◆ **What you will do**:
Pictures should not appear in the copy; the records themselves must be written out exactly.

_ _ _ _ _

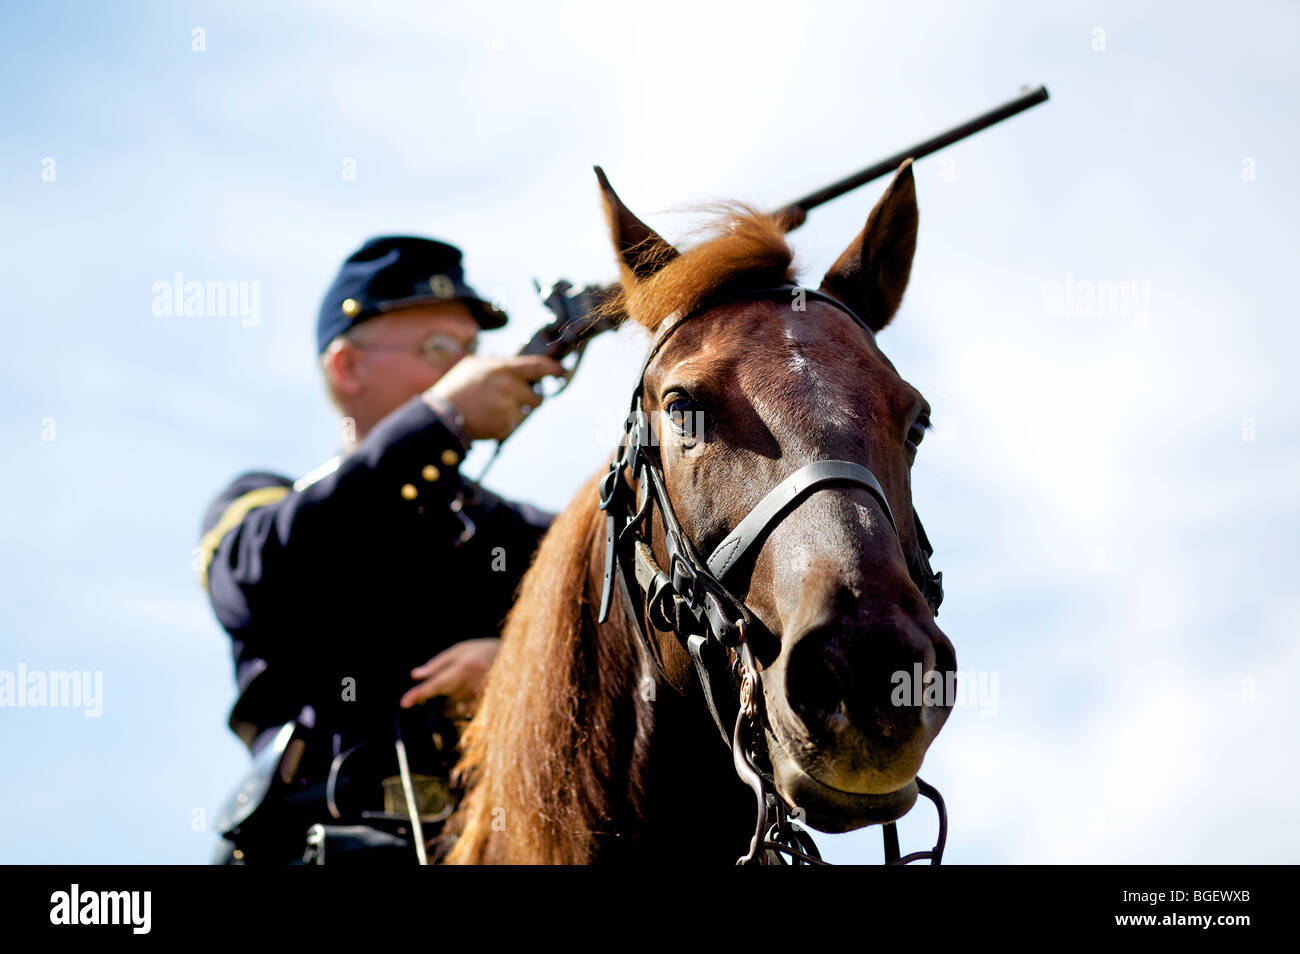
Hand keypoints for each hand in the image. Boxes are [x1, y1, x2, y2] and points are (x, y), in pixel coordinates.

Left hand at [400, 637, 501, 718]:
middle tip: (444, 686)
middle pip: (441, 701)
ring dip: (447, 704)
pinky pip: (463, 714)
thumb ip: (437, 664)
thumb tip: (415, 675)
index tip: (404, 702)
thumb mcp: (461, 649)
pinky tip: (468, 695)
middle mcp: (472, 686)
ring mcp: (480, 699)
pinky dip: (459, 708)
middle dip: (436, 698)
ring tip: (460, 687)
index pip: (435, 684)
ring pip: (451, 710)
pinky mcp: (486, 709)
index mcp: (464, 668)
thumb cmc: (485, 651)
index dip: (418, 694)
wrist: (517, 659)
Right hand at [423, 355, 564, 441]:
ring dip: (514, 412)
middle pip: (537, 397)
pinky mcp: (505, 425)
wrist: (441, 415)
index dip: (554, 369)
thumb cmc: (457, 388)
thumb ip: (500, 364)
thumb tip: (520, 367)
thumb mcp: (475, 365)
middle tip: (509, 400)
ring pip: (525, 412)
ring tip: (490, 409)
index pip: (538, 367)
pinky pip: (513, 425)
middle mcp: (510, 387)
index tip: (562, 372)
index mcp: (504, 368)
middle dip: (528, 400)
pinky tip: (487, 419)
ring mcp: (509, 407)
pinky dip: (503, 424)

_ _ _ _ _

◆ **Result**:
Hand keypoints for each hand in the image. Boxes are [x1, y1, x2, y2] and points are (x, y), in pixel coordinates.

Left hand at [400, 637, 501, 718]:
middle tip: (444, 686)
middle pip: (441, 701)
ring dip: (447, 704)
pinky pip: (463, 714)
thumb ip: (437, 664)
thumb tip: (415, 675)
index tip: (404, 702)
thumb mcp: (461, 649)
pinky tip: (468, 695)
middle mcp: (472, 686)
ring mcp: (480, 699)
pinky dip: (459, 708)
middle dip: (436, 698)
ring tip: (460, 687)
index pip: (435, 684)
ring pip: (451, 710)
pinky mcp: (486, 709)
index mcp: (464, 668)
thumb cmc: (485, 651)
index dip: (418, 694)
wrist: (517, 659)
Right hand at [423, 355, 564, 441]:
ring dip: (514, 412)
middle pip: (537, 397)
pinky mcp: (505, 425)
wrist: (441, 415)
index dip: (554, 369)
thumb cmc: (457, 388)
thumb ip: (500, 364)
thumb tip: (520, 367)
thumb mcp: (475, 365)
middle tip: (509, 400)
ring pip: (525, 412)
ring tip: (490, 409)
index pip: (538, 367)
pinky pip: (513, 425)
middle mcp: (510, 387)
index tip: (562, 372)
index mcp: (504, 368)
middle dip: (528, 400)
pinky tip: (487, 419)
ring mcp: (509, 407)
pinky dip: (503, 424)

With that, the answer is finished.